** Task requirements **
Go through the records and set each one down exactly, skipping any picture.

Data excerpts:
*** Block opens ***

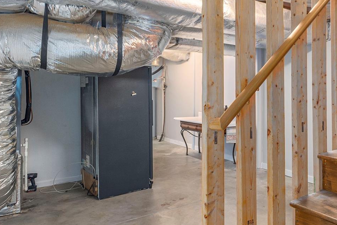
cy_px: 97
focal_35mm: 30
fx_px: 281
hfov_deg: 59.0
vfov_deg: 43.5
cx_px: 249
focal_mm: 14
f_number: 7.1
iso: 320
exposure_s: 1/30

*** Block closes ***

** Result below **
cy_px: 97
focal_35mm: 30
fx_px: 281
hfov_deg: 59.0
vfov_deg: 43.5
cx_px: 249
focal_mm: 14
f_number: 7.1
iso: 320
exposure_s: 1/30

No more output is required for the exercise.